Манусевич молча вытаращился на него. Молчание затягивалось.
— Вы с ума сошли! — наконец заворчал старик. — Это что же, каждый может подойти, покрутить мельницу, и его жалитва пойдет в соответствующую инстанцию?
— Вот именно.
— Вы с ума сошли!
— Ничуть не больше, чем те, кто годами разбирает одни и те же письма.
— Но вы представляете, каково это — каждый раз вырезать на мельнице тексты жалитв?
— Не совсем так, Богумил Федосеевич. Каждая третья жалитва слово в слово повторяет главную просьбу — чтобы сок был соком, а не той, извините, дрянью, что течет из крана. Есть и другие распространенные просьбы. Вот их-то, с известной степенью усредненности, и следует поместить внутрь мельниц, и пусть население знает, что эта жалитва день и ночь возносится к ушам соответствующих органов. Мы же будем рассматривать другие жалитвы, так сказать, пооригинальнее.
Манусевич глядел на него, очки медленно сползали на кончик его носа.
— И что же, вы думаете… — начал он и недоговорил, вместо этого поправил очки.
— Да, — серьезно ответил Кметов на этот незаданный вопрос и тут же, не совладав с бушующими внутри чувствами, радостно и широко улыбнулся.
— Надеюсь, — проворчал Манусевич, — вы сумеете внятно и доходчиво изложить сей прожект а докладной записке.
— Не беспокойтесь, Богумил Федосеевич.

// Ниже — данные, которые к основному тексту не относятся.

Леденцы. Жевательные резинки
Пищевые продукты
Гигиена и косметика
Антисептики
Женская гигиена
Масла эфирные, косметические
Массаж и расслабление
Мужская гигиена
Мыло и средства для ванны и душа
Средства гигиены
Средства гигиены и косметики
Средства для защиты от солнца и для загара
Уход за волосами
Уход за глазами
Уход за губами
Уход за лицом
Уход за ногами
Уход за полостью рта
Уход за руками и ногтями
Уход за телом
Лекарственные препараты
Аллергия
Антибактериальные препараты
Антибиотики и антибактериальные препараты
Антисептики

В ближайшие дни она будет подготовлена.
Но не в ближайшие дни — тем же вечером отправил Кметов докладную записку на имя жомоначальника Толкунова. Она содержала, в частности, текст основной жалитвы, подлежащей запечатлению на будущих жалитвенных мельницах, — ведь текст ее давно уже сформировался в его голове. Жалитва была такова:
«Пресветлые господа жомов, припадая, вопием вам: ущедрите нас от великой милости своей и подайте сок, яко заповедано пророками земли нашей, павших в жестокой борьбе; и очистите сок от всякия скверны, а души наши — от грешных побуждений; и погасите пламень вожделений наших, яко нищи есьмы и окаянны.»